> Activity
The answer must consist of every line in the records below that contains the string "knee".

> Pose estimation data
□ □ □ □ □ □ □
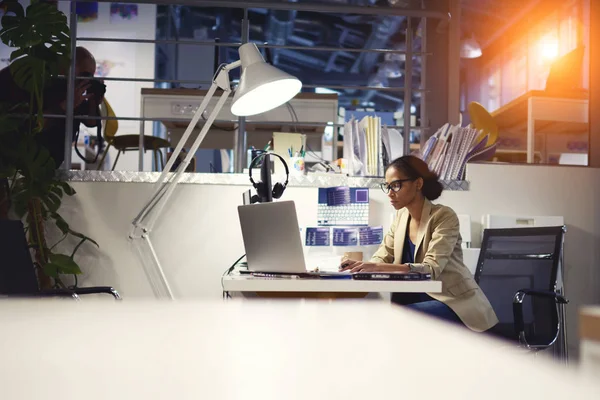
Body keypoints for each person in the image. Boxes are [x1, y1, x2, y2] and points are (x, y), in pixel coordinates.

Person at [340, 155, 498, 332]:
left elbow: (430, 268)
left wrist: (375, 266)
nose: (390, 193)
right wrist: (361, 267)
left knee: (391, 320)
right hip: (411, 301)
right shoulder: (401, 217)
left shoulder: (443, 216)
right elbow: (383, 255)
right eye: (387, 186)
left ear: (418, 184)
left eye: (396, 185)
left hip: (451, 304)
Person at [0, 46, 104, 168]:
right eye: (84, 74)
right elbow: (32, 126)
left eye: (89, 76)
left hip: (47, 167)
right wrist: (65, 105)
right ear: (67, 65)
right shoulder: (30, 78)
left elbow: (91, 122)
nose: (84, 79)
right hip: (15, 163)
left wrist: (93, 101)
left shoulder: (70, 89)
□ □ □ □ □ □ □
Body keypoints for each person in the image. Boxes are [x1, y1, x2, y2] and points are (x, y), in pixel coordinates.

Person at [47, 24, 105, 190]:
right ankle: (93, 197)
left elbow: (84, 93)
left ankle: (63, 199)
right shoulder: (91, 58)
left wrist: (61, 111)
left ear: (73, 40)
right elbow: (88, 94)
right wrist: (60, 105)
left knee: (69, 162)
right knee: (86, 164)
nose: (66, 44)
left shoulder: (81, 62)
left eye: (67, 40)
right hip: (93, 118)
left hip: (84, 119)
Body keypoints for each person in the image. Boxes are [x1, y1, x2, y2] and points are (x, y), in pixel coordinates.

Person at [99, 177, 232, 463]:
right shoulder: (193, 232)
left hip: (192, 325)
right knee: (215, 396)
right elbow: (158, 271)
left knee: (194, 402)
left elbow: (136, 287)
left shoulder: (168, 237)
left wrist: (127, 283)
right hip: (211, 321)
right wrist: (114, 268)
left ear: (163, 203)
□ □ □ □ □ □ □
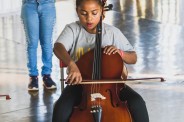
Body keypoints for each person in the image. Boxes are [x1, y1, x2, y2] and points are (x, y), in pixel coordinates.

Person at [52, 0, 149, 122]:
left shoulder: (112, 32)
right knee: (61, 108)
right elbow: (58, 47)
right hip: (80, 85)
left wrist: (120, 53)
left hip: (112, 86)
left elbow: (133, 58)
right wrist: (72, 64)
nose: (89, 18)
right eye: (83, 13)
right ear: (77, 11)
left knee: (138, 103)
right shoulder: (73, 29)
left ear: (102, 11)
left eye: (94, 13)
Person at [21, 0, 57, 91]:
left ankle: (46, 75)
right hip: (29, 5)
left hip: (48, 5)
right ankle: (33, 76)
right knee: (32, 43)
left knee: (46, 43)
□ □ □ □ □ □ □
> Task answer
left knee: (391, 320)
left knee: (69, 162)
right knee: (86, 164)
right knee: (215, 396)
left knee: (194, 402)
right knee: (61, 108)
left knee: (138, 103)
right knee: (32, 43)
left knee: (46, 43)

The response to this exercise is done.